■ Texto dado:
* * *

Esta bien esto de la concomitancia de los recuerdos. Empiezas a narrar tu pequeña aventura matinal y de repente te encuentras en Alaska, Nepal o cualquier otra parte del mundo. La memoria es un extraordinario vehículo que te lleva de acá para allá del espacio y del tiempo sin pagar, además, un duro. La memoria como instrumento de placer es una maravilla. ¿Qué si no fuéramos capaces de recordar todas estas historias pasadas? Quizás algo de nuestra consistencia como personas venga sustentada precisamente por esta cosa de haber sido, haber estado, haber vivido. Un individuo sin memoria sólo tiene la tierra que pisa bajo sus pies, muy poca cosa.

* * *

Coordenadas de puntos clave de la pose:
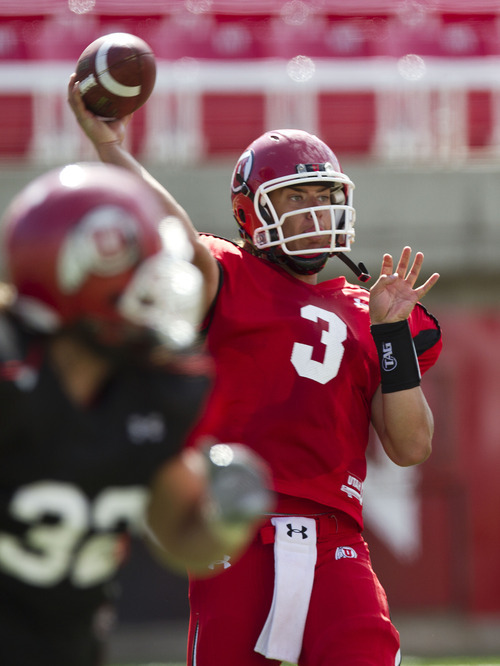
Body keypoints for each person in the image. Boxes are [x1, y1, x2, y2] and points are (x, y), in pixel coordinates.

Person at [68, 75, 442, 666]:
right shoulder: (229, 274)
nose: (316, 210)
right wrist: (112, 150)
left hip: (335, 541)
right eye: (297, 198)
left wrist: (392, 335)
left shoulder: (370, 311)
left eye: (324, 195)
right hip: (231, 527)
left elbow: (412, 445)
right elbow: (170, 234)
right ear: (251, 211)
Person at [0, 161, 273, 666]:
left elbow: (182, 539)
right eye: (141, 269)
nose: (162, 287)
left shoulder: (150, 390)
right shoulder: (12, 375)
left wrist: (226, 519)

* * *

■ Orden de trabajo 1: Según el texto sobre la memoria, ¿qué es lo único que tiene un individuo sin memoria?
■ Orden de trabajo 2: Resume en dos oraciones el texto sobre la memoria.
■ Orden de trabajo 3: Transcribe del texto sobre la memoria el fragmento que empieza en "Esta bien esto" y termina en "muy poca cosa.".

■ Respuesta escrita 1: Solo tiene la tierra que pisa bajo sus pies.

■ Respuesta escrita 2: El texto presenta la memoria como un vehículo extraordinario y gratuito que lleva de un lugar y un tiempo a otro, de modo que al narrar una pequeña aventura matinal uno se encuentra de pronto en Alaska o Nepal, y la celebra como instrumento de placer. Además, sugiere que parte de nuestra consistencia como personas se sustenta en haber sido, haber estado y haber vivido, y que un individuo sin memoria solo tiene la tierra que pisa.

■ Respuesta escrita 3:
Esta bien esto de la concomitancia de los recuerdos. Empiezas a narrar tu pequeña aventura matinal y de repente te encuentras en Alaska, Nepal o cualquier otra parte del mundo. La memoria es un extraordinario vehículo que te lleva de acá para allá del espacio y del tiempo sin pagar, además, un duro. La memoria como instrumento de placer es una maravilla. ¿Qué si no fuéramos capaces de recordar todas estas historias pasadas? Quizás algo de nuestra consistencia como personas venga sustentada precisamente por esta cosa de haber sido, haber estado, haber vivido. Un individuo sin memoria sólo tiene la tierra que pisa bajo sus pies, muy poca cosa.